====== RECORDS FOR THIS EXERCISE ======
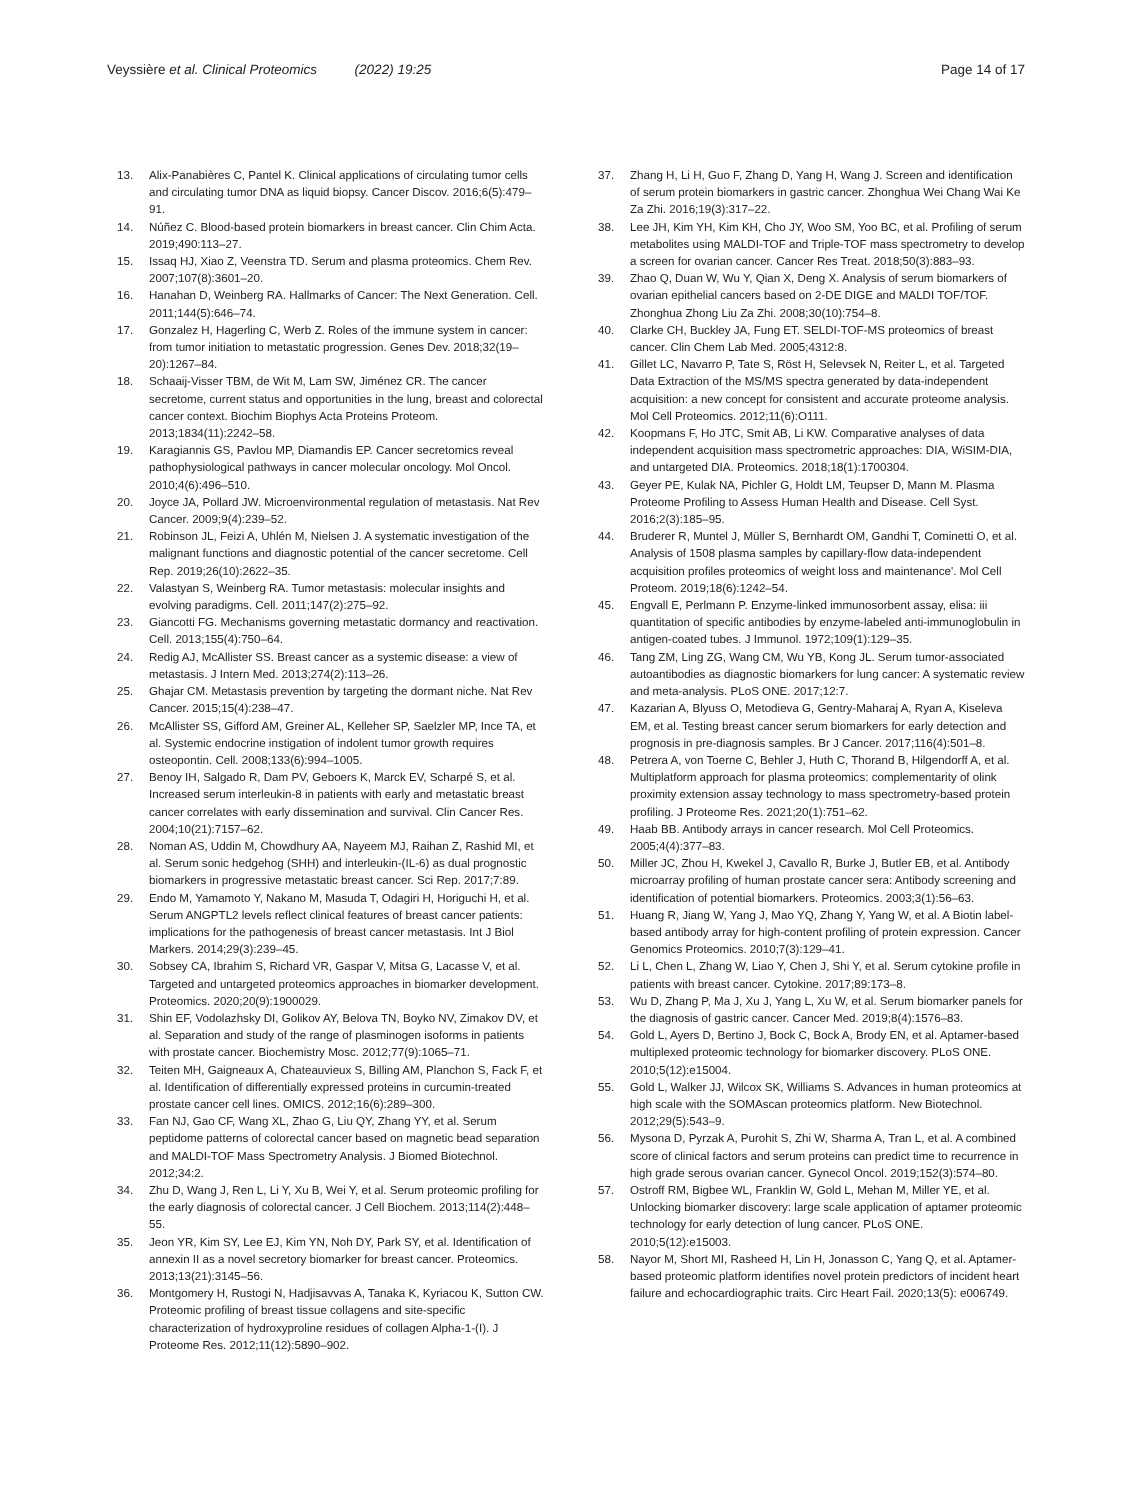Veyssière et al. Clinical Proteomics (2022) 19:25 Page 14 of 17
13. Alix-Panabières C, Pantel K. Clinical applications of circulating tumor cells and circulating tumor DNA as liquid biopsy. Cancer Discov. 2016;6(5):479–91.
14. Núñez C. Blood-based protein biomarkers in breast cancer. Clin Chim Acta. 2019;490:113–27.
15. Issaq HJ, Xiao Z, Veenstra TD. Serum and plasma proteomics. Chem Rev. 2007;107(8):3601–20.
16. Hanahan D, Weinberg RA. Hallmarks of Cancer: The Next Generation. Cell. 2011;144(5):646–74.
17. Gonzalez H, Hagerling C, Werb Z. Roles of the immune system in cancer: from tumor initiation to metastatic progression. Genes Dev. 2018;32(19–20):1267–84.
18. Schaaij-Visser TBM, de Wit M, Lam SW, Jiménez CR. The cancer secretome, current status and opportunities in the lung, breast and colorectal cancer context. Biochim Biophys Acta Proteins Proteom. 2013;1834(11):2242–58.
19. Karagiannis GS, Pavlou MP, Diamandis EP. Cancer secretomics reveal pathophysiological pathways in cancer molecular oncology. Mol Oncol. 2010;4(6):496–510.
20. Joyce JA, Pollard JW. Microenvironmental regulation of metastasis. Nat Rev Cancer. 2009;9(4):239–52.
21. Robinson JL, Feizi A, Uhlén M, Nielsen J. A systematic investigation of the malignant functions and diagnostic potential of the cancer secretome. Cell Rep. 2019;26(10):2622–35.
22. Valastyan S, Weinberg RA. Tumor metastasis: molecular insights and evolving paradigms. Cell. 2011;147(2):275–92.
23. Giancotti FG. Mechanisms governing metastatic dormancy and reactivation. Cell. 2013;155(4):750–64.
24. Redig AJ, McAllister SS. Breast cancer as a systemic disease: a view of metastasis. J Intern Med. 2013;274(2):113–26.
25. Ghajar CM. Metastasis prevention by targeting the dormant niche. Nat Rev Cancer. 2015;15(4):238–47.
26. McAllister SS, Gifford AM, Greiner AL, Kelleher SP, Saelzler MP, Ince TA, et al. Systemic endocrine instigation of indolent tumor growth requires osteopontin. Cell. 2008;133(6):994–1005.
27. Benoy IH, Salgado R, Dam PV, Geboers K, Marck EV, Scharpé S, et al. Increased serum interleukin-8 in patients with early and metastatic breast cancer correlates with early dissemination and survival. Clin Cancer Res. 2004;10(21):7157–62.
28. Noman AS, Uddin M, Chowdhury AA, Nayeem MJ, Raihan Z, Rashid MI, et al. Serum sonic hedgehog (SHH) and interleukin-(IL-6) as dual prognostic biomarkers in progressive metastatic breast cancer. Sci Rep. 2017;7:89.
29. Endo M, Yamamoto Y, Nakano M, Masuda T, Odagiri H, Horiguchi H, et al. Serum ANGPTL2 levels reflect clinical features of breast cancer patients: implications for the pathogenesis of breast cancer metastasis. Int J Biol Markers. 2014;29(3):239–45.
30. Sobsey CA, Ibrahim S, Richard VR, Gaspar V, Mitsa G, Lacasse V, et al. Targeted and untargeted proteomics approaches in biomarker development. Proteomics. 2020;20(9):1900029.
31. Shin EF, Vodolazhsky DI, Golikov AY, Belova TN, Boyko NV, Zimakov DV, et al. Separation and study of the range of plasminogen isoforms in patients with prostate cancer. Biochemistry Mosc. 2012;77(9):1065–71.
32. Teiten MH, Gaigneaux A, Chateauvieux S, Billing AM, Planchon S, Fack F, et al. Identification of differentially expressed proteins in curcumin-treated prostate cancer cell lines. OMICS. 2012;16(6):289–300.
33. Fan NJ, Gao CF, Wang XL, Zhao G, Liu QY, Zhang YY, et al. Serum peptidome patterns of colorectal cancer based on magnetic bead separation and MALDI-TOF Mass Spectrometry Analysis. J Biomed Biotechnol. 2012;34:2.
34. Zhu D, Wang J, Ren L, Li Y, Xu B, Wei Y, et al. Serum proteomic profiling for the early diagnosis of colorectal cancer. J Cell Biochem. 2013;114(2):448–55.
35. Jeon YR, Kim SY, Lee EJ, Kim YN, Noh DY, Park SY, et al. Identification of annexin II as a novel secretory biomarker for breast cancer. Proteomics. 2013;13(21):3145–56.
36. Montgomery H, Rustogi N, Hadjisavvas A, Tanaka K, Kyriacou K, Sutton CW. Proteomic profiling of breast tissue collagens and site-specific characterization of hydroxyproline residues of collagen Alpha-1-(I). J Proteome Res. 2012;11(12):5890–902.
37. Zhang H, Li H, Guo F, Zhang D, Yang H, Wang J. Screen and identification of serum protein biomarkers in gastric cancer. Zhonghua Wei Chang Wai Ke Za Zhi. 2016;19(3):317–22.
38. Lee JH, Kim YH, Kim KH, Cho JY, Woo SM, Yoo BC, et al. Profiling of serum metabolites using MALDI-TOF and Triple-TOF mass spectrometry to develop a screen for ovarian cancer. Cancer Res Treat. 2018;50(3):883–93.
39. Zhao Q, Duan W, Wu Y, Qian X, Deng X. Analysis of serum biomarkers of ovarian epithelial cancers based on 2-DE DIGE and MALDI TOF/TOF. Zhonghua Zhong Liu Za Zhi. 2008;30(10):754–8.
40. Clarke CH, Buckley JA, Fung ET. SELDI-TOF-MS proteomics of breast cancer. Clin Chem Lab Med. 2005;4312:8.
41. Gillet LC, Navarro P, Tate S, Röst H, Selevsek N, Reiter L, et al. Targeted Data Extraction of the MS/MS spectra generated by data-independent acquisition: a new concept for consistent and accurate proteome analysis. Mol Cell Proteomics. 2012;11(6):O111.
42. Koopmans F, Ho JTC, Smit AB, Li KW. Comparative analyses of data independent acquisition mass spectrometric approaches: DIA, WiSIM-DIA, and untargeted DIA. Proteomics. 2018;18(1):1700304.
43. Geyer PE, Kulak NA, Pichler G, Holdt LM, Teupser D, Mann M. Plasma Proteome Profiling to Assess Human Health and Disease. Cell Syst. 2016;2(3):185–95.
44. Bruderer R, Muntel J, Müller S, Bernhardt OM, Gandhi T, Cominetti O, et al. Analysis of 1508 plasma samples by capillary-flow data-independent acquisition profiles proteomics of weight loss and maintenance'. Mol Cell Proteom. 2019;18(6):1242–54.
45. Engvall E, Perlmann P. Enzyme-linked immunosorbent assay, elisa: iii quantitation of specific antibodies by enzyme-labeled anti-immunoglobulin in antigen-coated tubes. J Immunol. 1972;109(1):129–35.
46. Tang ZM, Ling ZG, Wang CM, Wu YB, Kong JL. Serum tumor-associated autoantibodies as diagnostic biomarkers for lung cancer: A systematic review and meta-analysis. PLoS ONE. 2017;12:7.
47. Kazarian A, Blyuss O, Metodieva G, Gentry-Maharaj A, Ryan A, Kiseleva EM, et al. Testing breast cancer serum biomarkers for early detection and prognosis in pre-diagnosis samples. Br J Cancer. 2017;116(4):501–8.
48. Petrera A, von Toerne C, Behler J, Huth C, Thorand B, Hilgendorff A, et al. Multiplatform approach for plasma proteomics: complementarity of olink proximity extension assay technology to mass spectrometry-based protein profiling. J Proteome Res. 2021;20(1):751–62.
49. Haab BB. Antibody arrays in cancer research. Mol Cell Proteomics. 2005;4(4):377–83.
50. Miller JC, Zhou H, Kwekel J, Cavallo R, Burke J, Butler EB, et al. Antibody microarray profiling of human prostate cancer sera: Antibody screening and identification of potential biomarkers. Proteomics. 2003;3(1):56–63.
51. Huang R, Jiang W, Yang J, Mao YQ, Zhang Y, Yang W, et al. A Biotin label-based antibody array for high-content profiling of protein expression. Cancer Genomics Proteomics. 2010;7(3):129–41.
52. Li L, Chen L, Zhang W, Liao Y, Chen J, Shi Y, et al. Serum cytokine profile in patients with breast cancer. Cytokine. 2017;89:173–8.
53. Wu D, Zhang P, Ma J, Xu J, Yang L, Xu W, et al. Serum biomarker panels for the diagnosis of gastric cancer. Cancer Med. 2019;8(4):1576–83.
54. Gold L, Ayers D, Bertino J, Bock C, Bock A, Brody EN, et al. Aptamer-based multiplexed proteomic technology for biomarker discovery. PLoS ONE. 2010;5(12):e15004.
55. Gold L, Walker JJ, Wilcox SK, Williams S. Advances in human proteomics at high scale with the SOMAscan proteomics platform. New Biotechnol. 2012;29(5):543–9.
56. Mysona D, Pyrzak A, Purohit S, Zhi W, Sharma A, Tran L, et al. A combined score of clinical factors and serum proteins can predict time to recurrence in high grade serous ovarian cancer. Gynecol Oncol. 2019;152(3):574–80.
57. Ostroff RM, Bigbee WL, Franklin W, Gold L, Mehan M, Miller YE, et al. Unlocking biomarker discovery: large scale application of aptamer proteomic technology for early detection of lung cancer. PLoS ONE. 2010;5(12):e15003.
58. Nayor M, Short MI, Rasheed H, Lin H, Jonasson C, Yang Q, et al. Aptamer-based proteomic platform identifies novel protein predictors of incident heart failure and echocardiographic traits. Circ Heart Fail. 2020;13(5): e006749.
======
EXERCISE DETAILS: Across the whole listing above, report each line that includes "scale".

RESULT OF THE TASK:
55. Gold L, Walker JJ, Wilcox SK, Williams S. Advances in human proteomics at high scale with the SOMAscan proteomics platform. New Biotechnol. 2012;29(5):543–9.
57. Ostroff RM, Bigbee WL, Franklin W, Gold L, Mehan M, Miller YE, et al. Unlocking biomarker discovery: large scale application of aptamer proteomic technology for early detection of lung cancer. PLoS ONE. 2010;5(12):e15003.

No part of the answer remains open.